Step 5: Periodize your diet. In other words, eat for what you do. Food is fuel and you don’t put gas in your car when it’s sitting in the driveway. It’s much the same with your diet. You need far less food when you are sitting all day then when you aren’t.
Periodizational dieting is, basically, just planning your diet around your activities with your goals in mind. Much the way you do with your workouts. For example, Beachbody exercise programs are all programs, meaning that you do certain exercises and workouts over a given amount of time, usually 4 to 12 weeks. Then you’re “done,” at which point you re-evaluate your goals and do something different. This is exactly how your diet should work.

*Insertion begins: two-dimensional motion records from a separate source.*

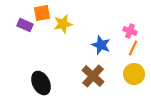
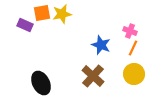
yellow star: moved 1 px left, 10 px up
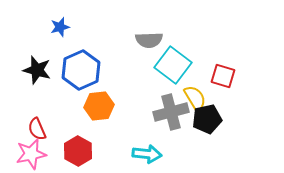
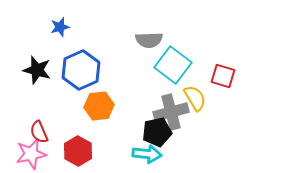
black pentagon: moved 50 px left, 13 px down
red semicircle: moved 2 px right, 3 px down
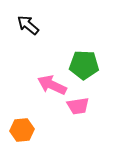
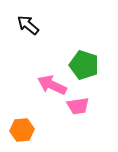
green pentagon: rotated 16 degrees clockwise
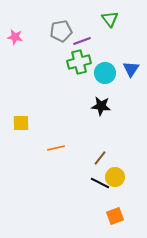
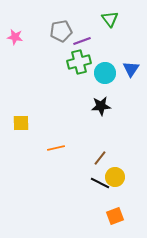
black star: rotated 12 degrees counterclockwise
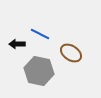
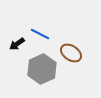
black arrow: rotated 35 degrees counterclockwise
gray hexagon: moved 3 px right, 2 px up; rotated 24 degrees clockwise
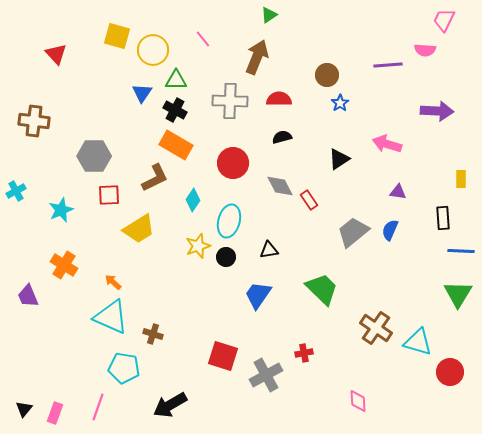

For example, each of the above four steps could be a “period” of dieting. Each time you change what you were doing before, you go through a period of adjustment as your body resets its set point to reflect your new lifestyle. Once it’s reset, you again change what you are doing until you get your body to the point where you want it. At this point, your set point becomes your friend because, due to homeostasis, your body always wants to maintain the point it’s currently at.
2 comments:
Good article! The idea of zig-zagging is interesting. How do you do calorie counting? Some things are easy to track but others not so much.
Jeanne,
Do calorie counting on sparkpeople.com or dailyplate.com or fitday.com. You can look up the calorie and portions.